Job CategoryAutonomous AI
LocationPALO ALTO, California
Req. ID105051
Job TypeFull-time
What to Expect

As a Software Engineer within the Autonomy group, you will work on reinforcing, optimizing, and scaling our neural network training & auto-labeling infrastructure both for Autonomous AI and the the edge device products.

At the core of our autonomy capabilities are multiple neural networks that the Deep Learning team is designing to train on very large amounts of data, across large-scale GPU clusters and soon our large-scale cloud infrastructure.
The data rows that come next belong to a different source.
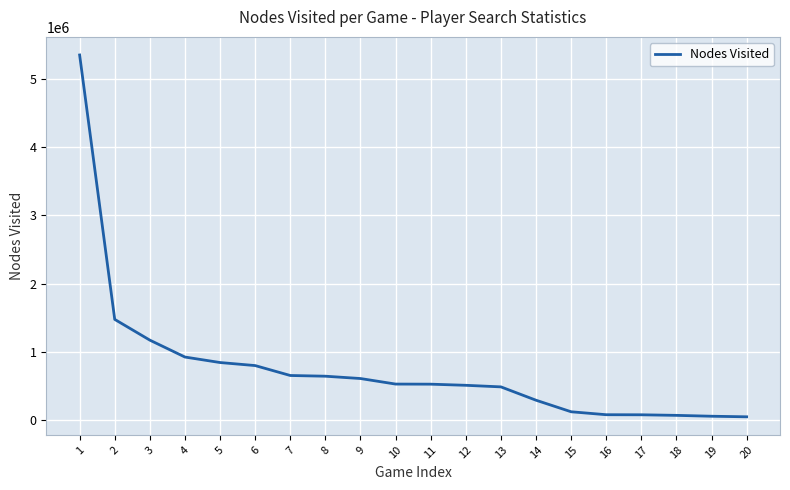

Approximately how many times larger is the value at 14 compared to 6?

0.4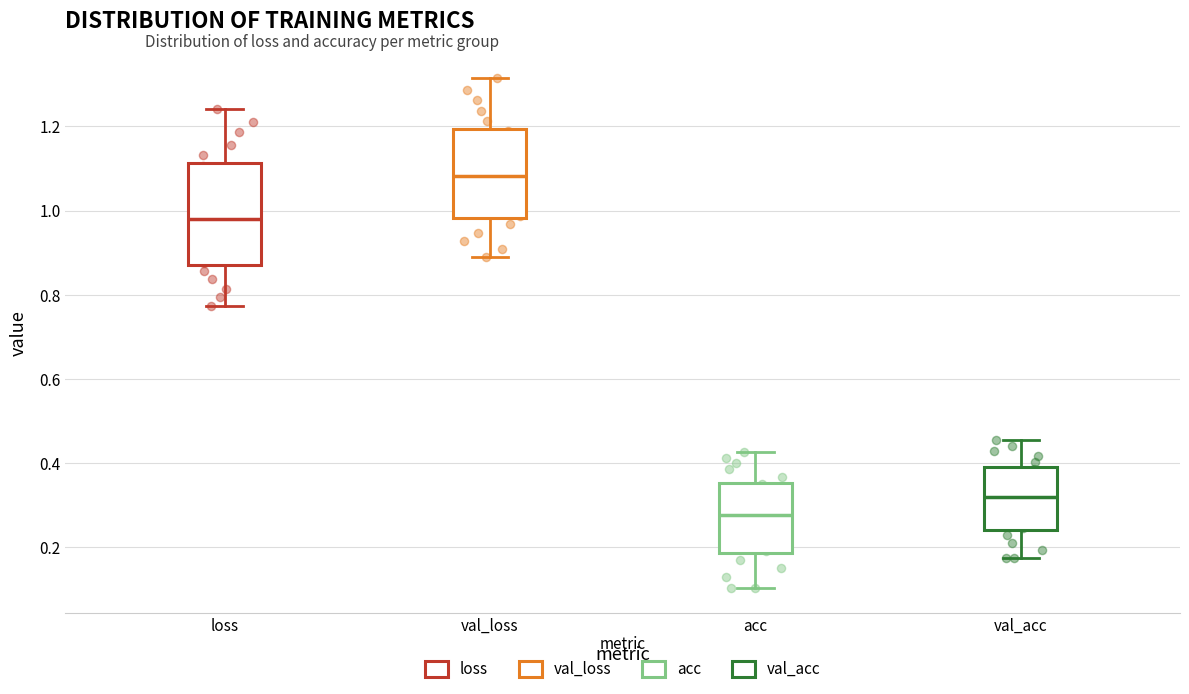

Reading left to right, transcribe this box plot: for each box, give where its median line is, the range the box spans, and where its two whiskers end, as read against the y-axis. The values are not printed on the chart, so give them approximately, as read against the axis.

loss: median 0.98, box 0.88 to 1.12, whiskers 0.78 to 1.24
val_loss: median 1.08, box 0.98 to 1.20, whiskers 0.90 to 1.32
acc: median 0.28, box 0.18 to 0.36, whiskers 0.10 to 0.42
val_acc: median 0.32, box 0.24 to 0.40, whiskers 0.18 to 0.46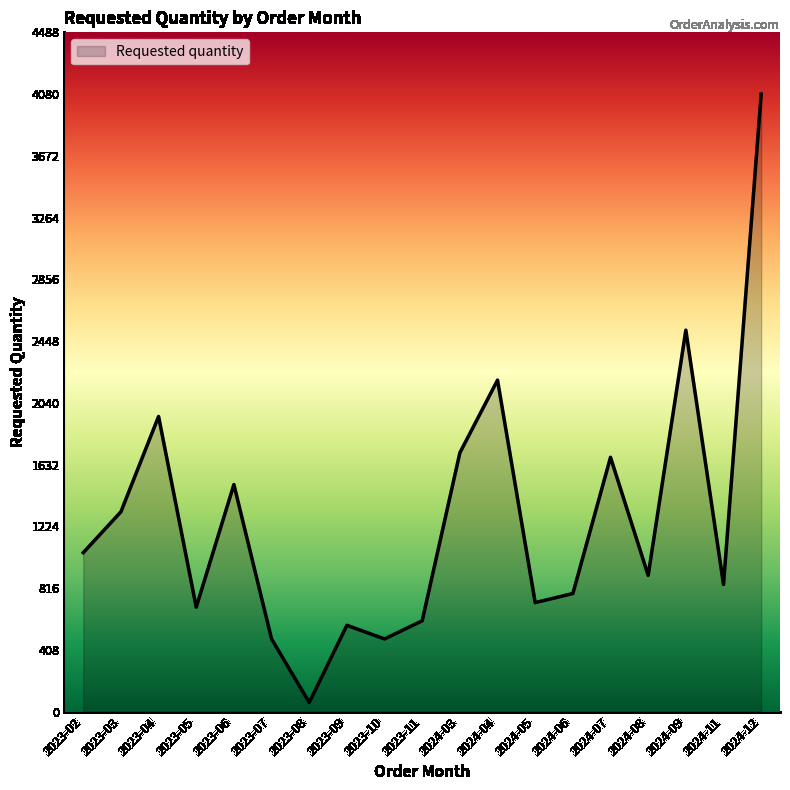

What is the sum of all values?

24120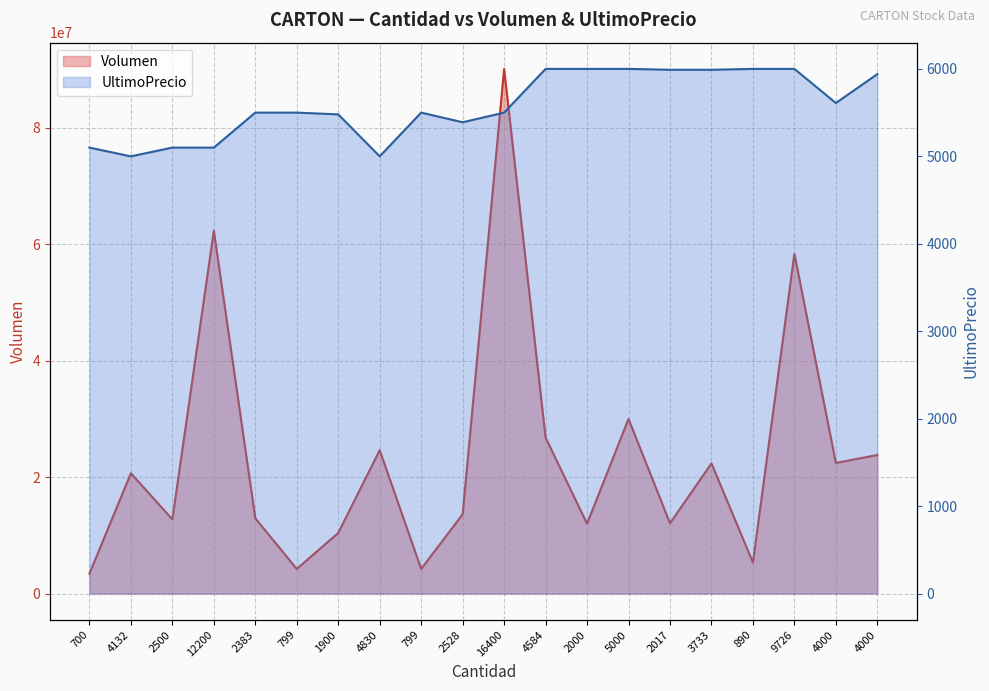

At which label does UltimoPrecio reach its minimum?

4132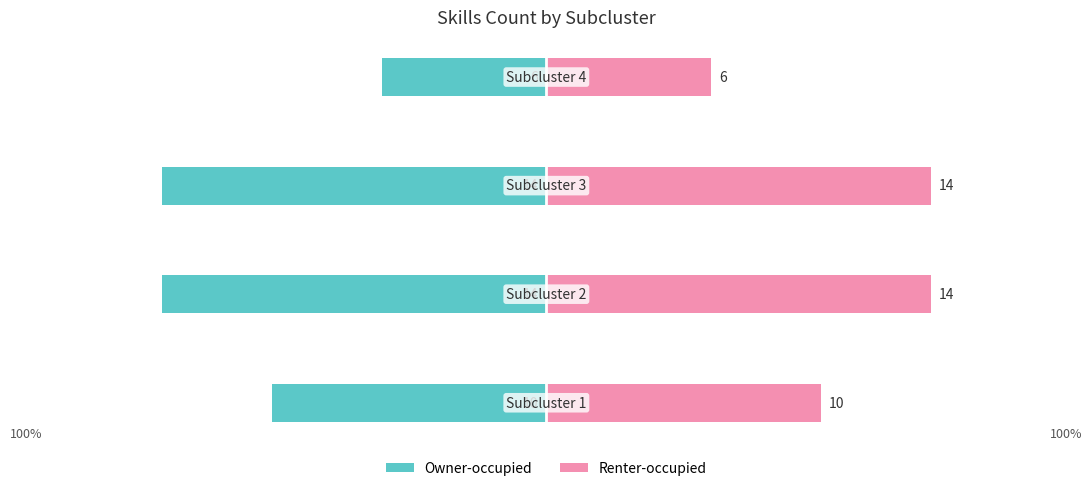

Which series has the largest total across all categories?

Renter-occupied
Robustly training networks at scale, should it be for production models or quick experiments, and completing them in the shortest amount of time possible, is critical to our mission.

What You’ll Do
  • Write robust Python software code in our machine learning training repository while applying best software practices to support machine learning scientists in tasks such as fetching training data, preprocessing it, and orchestrating the training runs.
  • Integrate the training software into our continuous integration cluster to support metrics persistence across experiments, weekly/nightly neural network builds, and other unit / throughput tests.
  • Profile performance of training software in our training cluster, identify bottlenecks in and between CPU/GPU code execution, and work on optimizing its throughput and scalability within and across nodes to ultimately reduce convergence time.
  • Coordinate with the team managing the hardware cluster to maintain high availability / jobs throughput for Machine Learning.
What You’ll Bring
  • Practical experience programming in Python and/or C/C++.
  • Proficient in system-level software, in particular hardware-software interactions and resource utilization.
  • Understanding of modern machine learning concepts and state of the art deep learning.
  • Experience working with training frameworks, ideally PyTorch.
  • Demonstrated experience scaling neural network training jobs across clusters of GPU’s.
  • Optional: Experience programming in Cuda.
  • Optional: Profiling and optimizing CPU-GPU interactions (pipelining compute/transfers, etc).
  • Optional: Devops experience, in particular dealing with clusters of training nodes, and filesystems for very large amount of training data.
Compensation and Benefits


Along with competitive pay, as a full-time employee, you are eligible for the following benefits at day 1 of hire:

  • Medical plan options with $0 payroll deduction
  • Family-building, fertility, adoption and surrogacy benefits
  • Dental (including orthodontic coverage) and vision plans, both have options with a $0 paycheck contribution
  • Healthcare and Dependent Care
  • LGBTQ+ care concierge services
  • Contributory pension plans, employee property plans, and other benefits
  • Company-subsidized basic life, short-term and long-term disability insurance
  • Employee Assistance Program
  • Sick and Vacation time (Flex time for salary positions), and Paid Holidays
  • Back-up childcare and parenting support resources
  • Voluntary benefits to include: critical illness, hospital indemnity, accident insurance, and theft & legal services
  • Weight Loss and Tobacco Cessation Programs
  • Babies program
  • Commuter benefits
  • Employee discounts and perks program

Expected Compensation

$104,000 – $240,000/annual salary + benefits

Pay offered may vary depending on multiple individualized factors, including market location, job-related knowledge, skills, and experience. The total compensation package for this position may also include other elements dependent on the position offered. Details of participation in these benefit plans will be provided if an employee receives an offer of employment.